Bioelectronics Corp (BIEL)

[GetSeriousOK]

Maybe this will help you understand.

Imagine a company named Bob's Electronics developing and patenting a PEMF device, going through the same trials and tribulations that BIEL went through to get five FDA clearances, the most recent in 2019. Poor Bob. What an ordeal. All the clinical testing was done with a certain device manufactured by Shenzhen CICD Technologies in China. Bob named this device "the ActivePatch."

Then imagine Bob's Electronics letting the patents expire in 2021.

Now imagine a little biotech named BIEL buying that same device from Shenzhen CICD with a different name and logo printed on it -- "the ActiPatch." They submit one 510(k) to the FDA in 2024 for full body OTC clearance, naming "Bob's ActivePatch" as the predicate device and including proof that this device is the EXACT SAME DEVICE MANUFACTURED BY SHENZHEN CICD TECHNOLOGIES AT THE EXACT SAME FACILITY, the only difference being the name and logo change.

The applicant could append all the independent research done with that same Chinese device, although it wouldn't be necessary. Forget all of BIEL's home-cooked studies and surveys because those were all BS, which is one of the reasons BIEL had so much trouble with the FDA over the years. (Other reasons: Andy's belligerent defiance, and his 2012 episode of selling the ActiPatch online without FDA clearance.)

You seem to think that BIEL would have as much trouble getting that generic device cleared by the FDA in 2024 as Bob had getting the original device cleared. You must think other generics suffer this fate.

And that is absurd. Getting a generic device cleared by the FDA is nowhere near as complicated, costly, or time consuming as getting the original device cleared. Surely you must realize that.

If Bob hadn't allowed the patents to expire, BIEL could not market a generic device in 2024. But Bob screwed up.

And if you still don't understand -- if you come back with some more head-scratching nonsense like the following -- then.... never mind.

You mean “slam dunk”….like the subsequent BS BIEL had to go through for all those additional clearances, for how many grueling years?

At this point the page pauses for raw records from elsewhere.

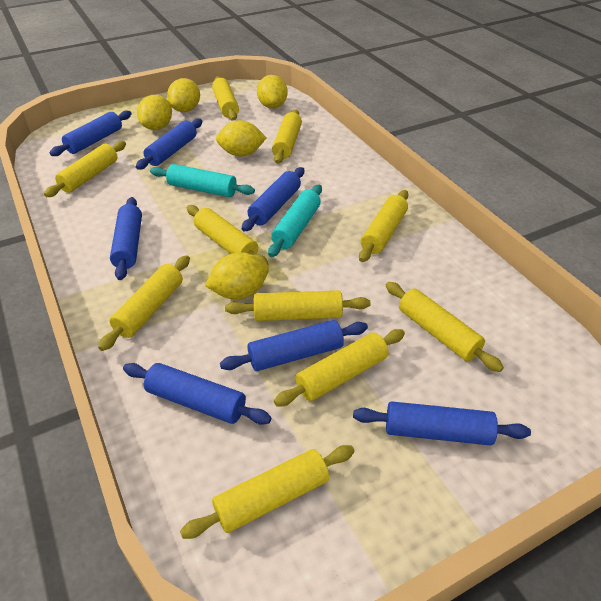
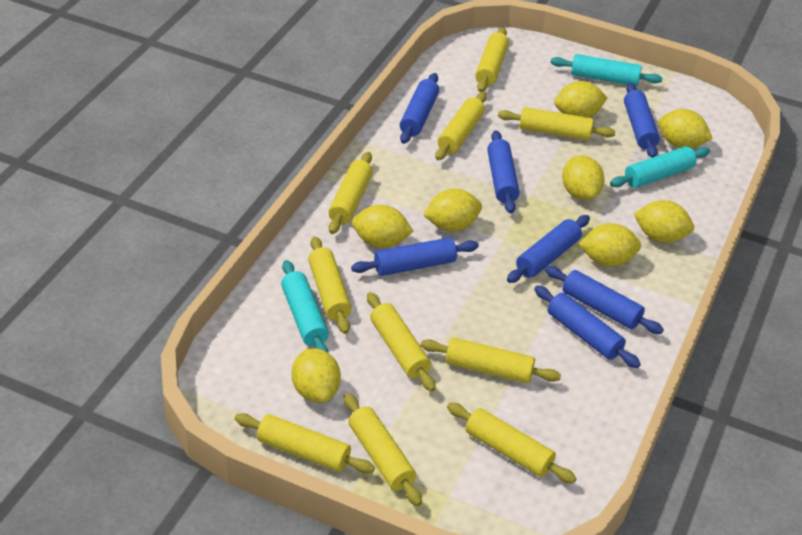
turquoise rolling pin: [150,164,255,197] [268,185,322,257] = 2 -> [281,260,329,353] [550,54,662,86] [610,146,710,188] = 3
yellow lemon: [137,95,172,130] [167,78,200,112] [205,252,269,299] [216,120,266,157] [257,75,288,109] = 5 -> [292,348,341,403] [352,205,414,248] [423,189,482,231] [554,81,607,118] [562,156,604,200] [579,223,641,267] [634,200,694,243] [658,109,713,148] = 8

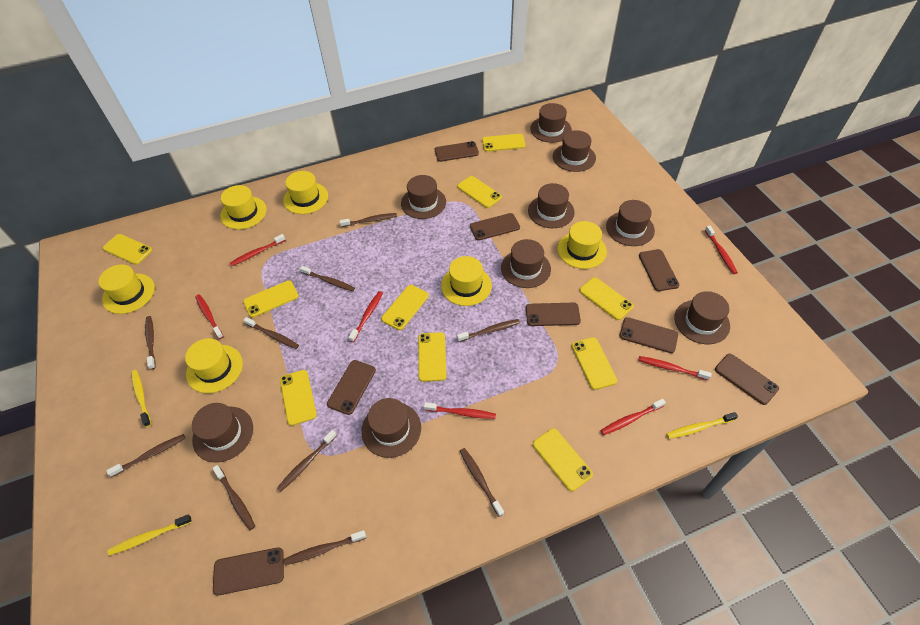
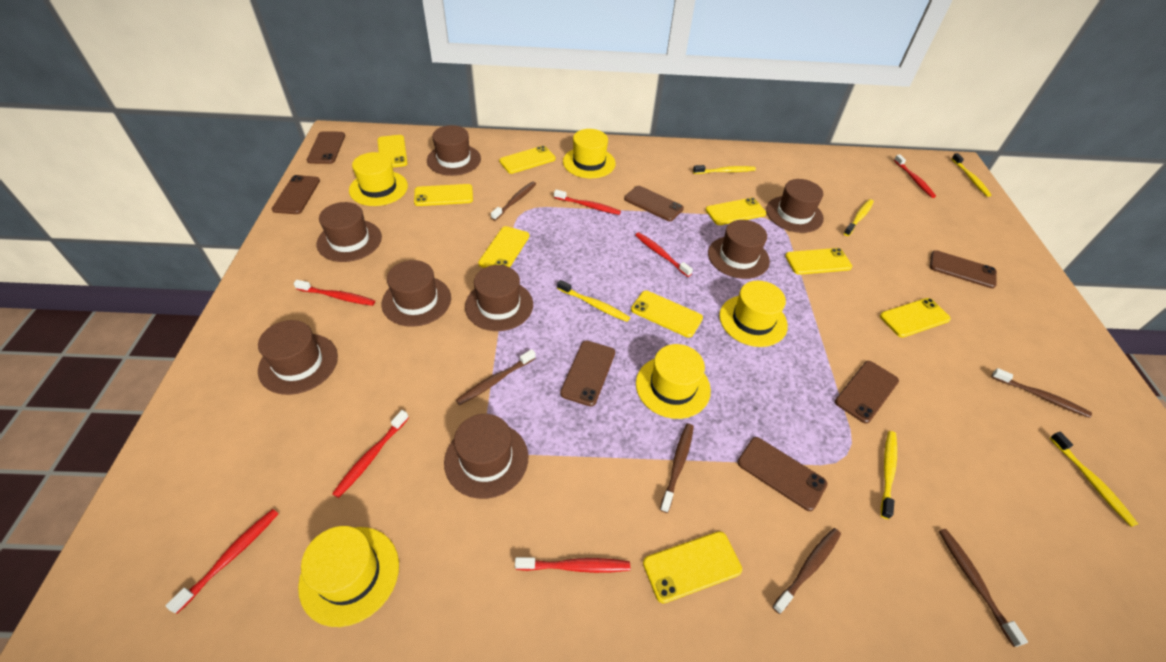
brown hat: [192,403,253,462] [361,398,421,458] [401,175,446,219] [501,239,551,288] [528,183,575,228] [530,103,572,143] [553,130,596,172] [606,200,655,246] [674,291,730,344] = 9 -> [258,320,338,395] [317,202,382,262] [381,260,451,327] [427,125,481,176] [444,414,528,499] [465,265,533,331] [708,220,770,279] [766,179,824,233] = 8
brown phone: [213,547,284,596] [327,360,376,415] [435,141,479,162] [470,213,520,241] [526,303,581,326] [620,317,678,353] [639,249,679,291] [715,354,779,405] = 8 -> [272,175,320,214] [307,131,345,164] [560,340,615,406] [624,186,684,221] [737,437,827,511] [835,361,899,424] [930,250,997,288] = 7
brown toothbrush: [106,434,186,477] [145,316,156,370] [212,465,255,530] [243,317,299,349] [277,430,337,492] [284,530,366,565] [300,266,355,291] [340,213,397,227] [457,319,520,342] [460,448,504,517] = 10 -> [456,349,536,405] [491,181,536,221] [660,423,694,513] [772,528,841,614] [939,529,1028,647] [991,368,1092,418] = 6
yellow hat: [98,264,155,314] [185,338,243,393] [220,185,267,229] [283,171,328,214] [441,256,492,306] [557,221,607,269] = 6 -> [298,526,399,627] [349,152,408,206] [563,129,616,178] [636,344,711,419] [719,281,788,347] = 5
yellow phone: [103,234,152,265] [243,280,299,318] [280,370,317,426] [381,285,429,330] [418,332,447,382] [457,176,502,208] [482,134,526,152] [533,428,593,491] [572,337,617,390] [579,277,634,320] = 10 -> [377,135,408,168] [414,184,473,206] [478,226,529,268] [499,146,556,174] [631,291,703,338] [643,531,742,603] [706,198,766,225] [785,248,852,275] [880,298,951,338] = 9
yellow toothbrush: [107,515,192,555] [131,370,151,427] [666,412,738,439] = 3 -> [557,280,630,322] [693,165,756,174] [844,199,874,236] [881,431,897,519] [951,153,991,197] [1050,432,1138,527] = 6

All those many years after BIEL’s first “device”, you know, the one allowed to be used for post-blepharoplasty surgery. Yes, the device allowed to be used after surgical repair or reconstruction of the eyelid. Last I checked, the eye and brain are in the same area, no?

Yes, all bureaucratic crap putting the company on a hamster wheel for a crapload of years! Treatment of ActiPatch for your back? Sorry, only cleared for the eyelid…near the brain. Try another day. That “slam dunk”?

Want to market your ActiPatch? Sorry, only approved for females and not males. Remember that? Another “slam dunk”! Only eye near the brain use was the menu

You want to go by 501k process BIEL? Ah, yeah, hmm, ah…Let’s see…umm maybe DeNovo, maybe this, maybe that process…. till that crap got put to rest. That “slam dunk”?